The market at present and projections
The market context reinforces why prognosis issues. In response to knowledge from the RWA.xyz platform, the whole capitalization of registered tokenized property reaches USD 27 billion, in comparison with 7 billion in mid-March 2025. a development of 286% in roughly one 12 months. Tokenized US Treasuries lead the section with greater than $9 billion.
Regardless of this development, half of respondents challenge that the whole tokenized property beneath administration shall be between USD 150,000 and 500,000 million by the top of 2027.

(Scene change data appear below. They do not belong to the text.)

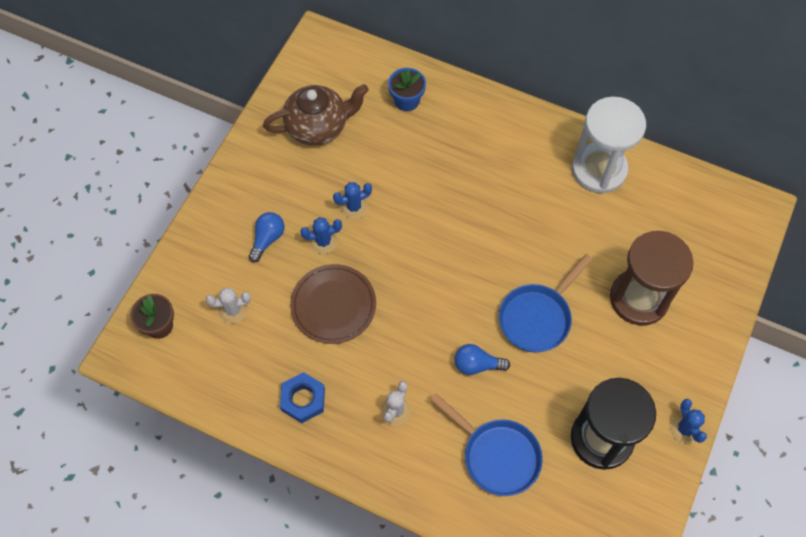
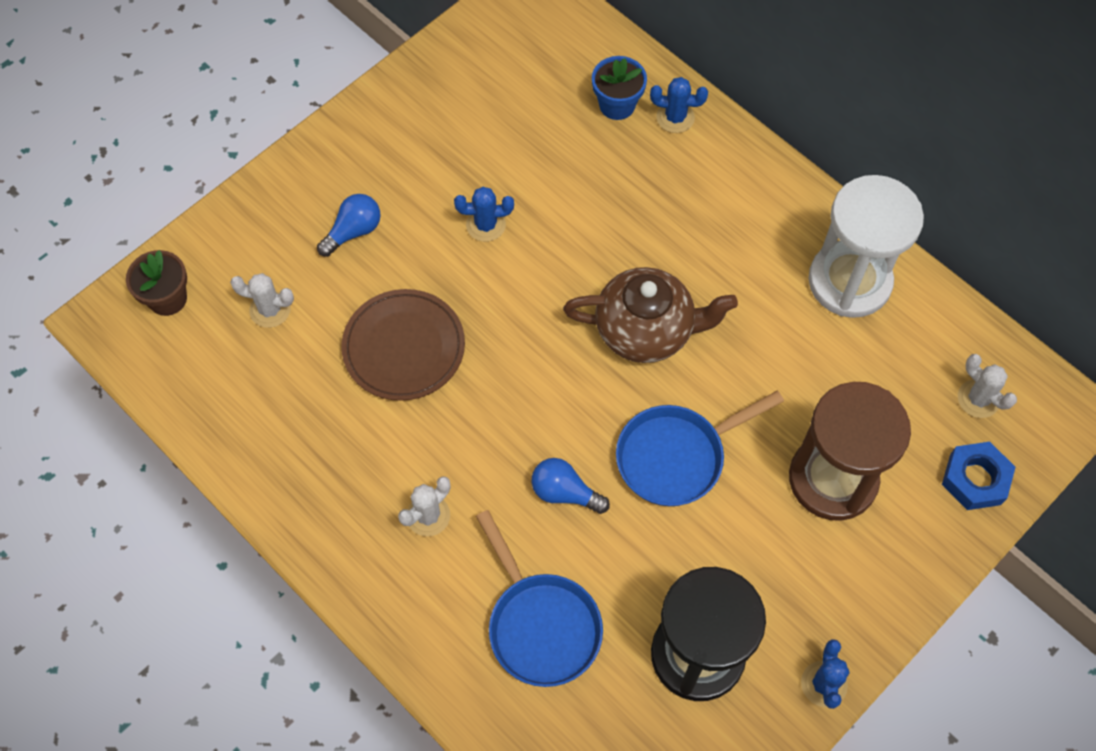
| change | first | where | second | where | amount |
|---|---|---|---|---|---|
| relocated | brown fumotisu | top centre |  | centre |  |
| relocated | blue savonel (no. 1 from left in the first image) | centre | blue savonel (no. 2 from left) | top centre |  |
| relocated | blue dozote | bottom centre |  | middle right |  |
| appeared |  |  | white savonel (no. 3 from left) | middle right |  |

This vary implies important development in comparison with the present state, however it’s removed from essentially the most aggressive projections circulating within the sector, which vary from USD 2 trillion in accordance with McKinsey to 16 trillion in accordance with Boston Consulting Group by 2030. The moderation of the expectations of the operators themselves is according to their prognosis: with out resolving the distribution, development has a transparent ceiling.
The Tokenization Outlook 2026 describes that tokenized property exist, the use circumstances are recognized and the expertise works, however what the ecosystem has not but resolved is the right way to make these merchandise systematically attain tradersto the platforms and markets the place capital already strikes. That hole between what will be issued and what truly circulates is, in accordance with the report, the true problem of tokenization in 2026.